# [Actions to take]
a. Transcribe the part of the client-money guidance that opens with the words containing "The practice note" and closes with "disclaim any liability.".
b. Using the client-money guidance, say whether each statement agrees with it, answering yes or no and quoting the deciding words: (i) Firms are advised to try to limit their liability to honour undertakings. (ii) The protected limit under the FSCS scheme is £50,000. (iii) The final decision on liability for lost client monies rests with the courts.

# [Study text]
-=-=-

The Law Society have issued a practice note providing interim guidance on mitigating any risk of liability for these funds.  It is unlikely that you will be liable for negligence for the loss of client’s monies, so long has you have placed the monies in accordance with the Solicitors’ Accounts Rules.  However any final decision on this is for the courts to decide.
 

The practice note suggests areas to consider in order to mitigate any risk of liability:

1. It would be prudent to advise your clients that you may not be liable to repay money lost through a banking failure. You may therefore update your terms of business to disclaim any liability.

2. You should make a reasonable assessment of the circumstances surrounding your individual client accounts and take any appropriate action. Factors to consider could include:

      - any statements from the bank reassuring customers of its stability

    - any government guarantees for depositors in UK banks, or for particular banks (This is not an exhaustive list)

3. You should not attempt to limit the extent of your liability to honour undertakings.

4. The client should also be reminded that the financial institutes holding the funds will group the account balances of individuals, sole traders, partnerships of less than1.4 million turnover and small companies so that they are only protected up to the £50,000 limit under the FSCS scheme (this new limit came into being 7/10). In other words clients with other accounts in a failing bank would only be covered for cumulative balances up to the protected amount of £50,000.

-=-=-

# [Raw data]
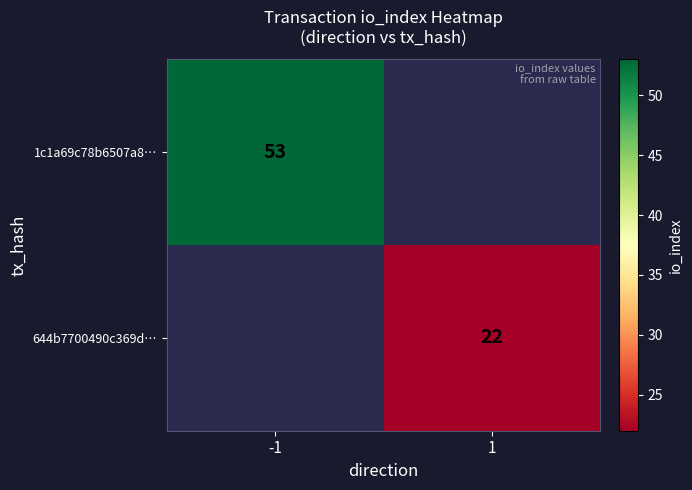

How many categories are shown in the chart?

2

-=-=-

# [Solutions to the exercise]
a.
The practice note suggests areas to consider in order to mitigate any risk of liability:

1. It would be prudent to advise your clients that you may not be liable to repay money lost through a banking failure. You may therefore update your terms of business to disclaim any liability.

b.
(i) No: "You should not attempt to limit the extent of your liability to honour undertakings."
(ii) Yes: "they are only protected up to the £50,000 limit under the FSCS scheme"
(iii) Yes: "However any final decision on this is for the courts to decide."